Les sculptures proviennent en partie de la rencontre avec un objet domestique : un bureau de travail, un meuble déglingué trouvé sur le chemin de l’atelier, une chaise, un miroir, un guéridon ou encore une porte. Les objets en bois, abîmés et abandonnés, sont récoltés dans son environnement direct, il ne les cherche pas précisément, ils lui parviennent. Un long travail d’appropriation de ces meubles et de ces objets accidentés se met en place. Avec la volonté de « secourir la matière », Jérémy Gobé les fait cohabiter avec un matériau qui leur est étranger : de la laine, des coraux, du plâtre, des chevilles en plastique, de la porcelaine, du feutre, du béton. Ils retiennent son attention pour leurs qualités plastiques, leur malléabilité, mais aussi leur histoire. Ils peuvent être le vecteur de rencontres singulières. Soucieux de l’évanouissement du secteur industriel et artisanal en France, l’artiste va à la rencontre d’ouvriers dont les entreprises ont fermé. Il tisse ainsi des liens avec des hommes et des femmes abîmés par la violence de ces fermetures. Des individus qui, pour la plupart, ont consacré leur vie à leur travail. Il attache un intérêt particulier à l’industrie textile et récolte, d’usine en usine, les ruines de son activité passée.
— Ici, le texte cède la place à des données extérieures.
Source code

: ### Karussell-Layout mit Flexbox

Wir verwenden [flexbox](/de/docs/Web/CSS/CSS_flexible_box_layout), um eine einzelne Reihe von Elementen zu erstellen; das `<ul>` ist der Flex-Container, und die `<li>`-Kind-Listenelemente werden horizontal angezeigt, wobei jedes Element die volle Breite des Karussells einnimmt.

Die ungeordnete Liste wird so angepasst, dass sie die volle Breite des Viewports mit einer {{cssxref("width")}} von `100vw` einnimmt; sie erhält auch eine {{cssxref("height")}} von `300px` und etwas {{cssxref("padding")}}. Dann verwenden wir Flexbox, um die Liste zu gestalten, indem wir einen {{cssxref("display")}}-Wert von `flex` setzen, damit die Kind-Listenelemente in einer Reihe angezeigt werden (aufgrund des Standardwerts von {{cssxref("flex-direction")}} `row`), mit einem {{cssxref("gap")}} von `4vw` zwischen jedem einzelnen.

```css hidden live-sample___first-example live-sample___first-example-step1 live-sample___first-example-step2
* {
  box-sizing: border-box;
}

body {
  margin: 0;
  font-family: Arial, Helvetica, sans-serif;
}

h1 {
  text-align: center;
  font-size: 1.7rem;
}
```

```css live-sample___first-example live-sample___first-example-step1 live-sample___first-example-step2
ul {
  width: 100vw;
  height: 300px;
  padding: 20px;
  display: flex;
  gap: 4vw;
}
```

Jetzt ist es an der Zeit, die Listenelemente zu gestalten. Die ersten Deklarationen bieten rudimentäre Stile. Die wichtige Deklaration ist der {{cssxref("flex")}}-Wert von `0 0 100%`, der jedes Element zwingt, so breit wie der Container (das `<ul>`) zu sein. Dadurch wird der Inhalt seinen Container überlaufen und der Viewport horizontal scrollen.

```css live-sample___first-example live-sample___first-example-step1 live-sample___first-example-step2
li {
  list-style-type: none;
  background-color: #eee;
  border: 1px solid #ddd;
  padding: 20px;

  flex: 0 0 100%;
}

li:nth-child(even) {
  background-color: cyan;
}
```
Des chutes de tissus et des bobines de fil qui portent une histoire, un traumatisme partagé. Les matériaux (de la laine, du feutre, du coton) sont agrégés aux meubles et aux objets eux aussi récupérés. La matière s’installe comme un champignon agissant à la fois comme un pansement ou une maladie. Jérémy Gobé se joue des dichotomies en donnant patiemment forme à des corps inédits, beaux et monstrueux. Les greffes résultent d’un protocole gestuel où la répétition et l’épuisement sont de rigueur. Il plie, pique, enroule, noue les matériaux textiles pendant des mois, voire des années. La répétition des gestes est profondément inscrite dans le contexte du monde ouvrier auquel il fabrique une mémoire transcendée. Les sculptures et des dessins sont les fruits de processus laborieux guidés par une vision esthétique, poétique et politique. En portant secours aux objets et aux matériaux textiles dont la production est stoppée, Jérémy Gobé soigne et répare une mémoire individuelle et collective, privée et publique. Il surpasse la blessure et l’abandon pour donner vie à de nouvelles entités, captivantes et étranges, régies par un élan vital.

_ / LAVOISIER, Antoine. Traité Elémentaire de Chimie, 1789.